Landmark coordinate records

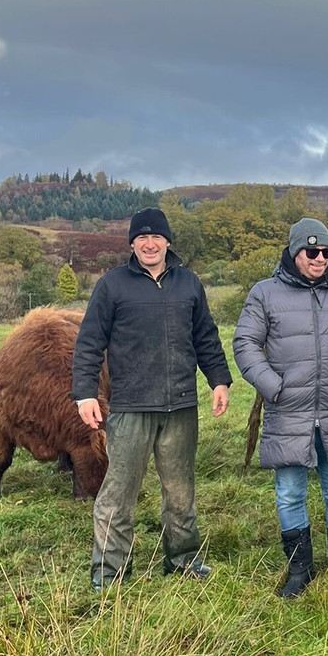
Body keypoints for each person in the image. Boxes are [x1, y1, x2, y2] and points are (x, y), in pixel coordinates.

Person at [72, 207, 232, 592]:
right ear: (132, 243)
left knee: (180, 491)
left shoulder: (189, 283)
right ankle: (109, 573)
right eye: (141, 237)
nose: (149, 243)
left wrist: (220, 381)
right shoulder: (112, 285)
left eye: (156, 236)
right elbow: (89, 342)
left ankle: (183, 560)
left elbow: (205, 337)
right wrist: (84, 394)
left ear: (167, 241)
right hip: (130, 407)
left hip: (180, 406)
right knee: (118, 493)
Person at [232, 218, 328, 598]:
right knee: (290, 492)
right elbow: (245, 343)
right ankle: (300, 569)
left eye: (326, 252)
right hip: (288, 411)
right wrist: (273, 388)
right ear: (295, 252)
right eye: (312, 251)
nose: (320, 258)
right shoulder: (265, 293)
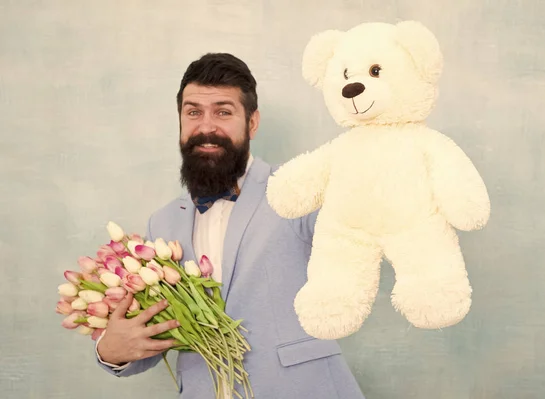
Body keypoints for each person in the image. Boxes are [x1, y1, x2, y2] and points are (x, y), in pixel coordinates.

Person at [95, 53, 365, 399]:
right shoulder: (162, 221)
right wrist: (111, 352)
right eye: (193, 112)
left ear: (252, 123)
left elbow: (365, 218)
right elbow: (159, 329)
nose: (206, 127)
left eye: (223, 112)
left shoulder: (298, 186)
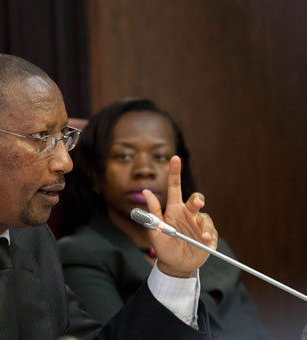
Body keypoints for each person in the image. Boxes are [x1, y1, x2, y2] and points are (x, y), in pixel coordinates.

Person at [0, 52, 218, 340]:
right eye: (40, 138)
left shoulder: (30, 238)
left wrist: (174, 272)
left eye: (64, 137)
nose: (65, 162)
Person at [58, 98, 271, 339]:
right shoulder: (81, 253)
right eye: (124, 156)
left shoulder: (209, 245)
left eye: (159, 156)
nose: (144, 169)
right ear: (94, 173)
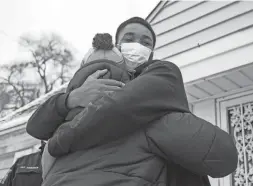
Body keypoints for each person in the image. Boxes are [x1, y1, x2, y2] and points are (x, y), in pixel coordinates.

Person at [26, 17, 238, 186]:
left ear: (152, 52)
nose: (138, 45)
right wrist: (71, 99)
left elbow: (122, 106)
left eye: (146, 42)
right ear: (116, 46)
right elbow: (35, 126)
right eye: (130, 38)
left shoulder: (158, 76)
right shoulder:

YOUR GOAL:
Write out exactly those lines running from the line with "left ear: (152, 52)" to the end of the data above, the first and last included.

EXERCISE ANSWER:
left ear: (152, 52)
nose: (138, 45)
right wrist: (71, 99)
left elbow: (122, 106)
left eye: (146, 42)
right ear: (116, 46)
right elbow: (35, 126)
right eye: (130, 38)
left shoulder: (158, 76)
right shoulder:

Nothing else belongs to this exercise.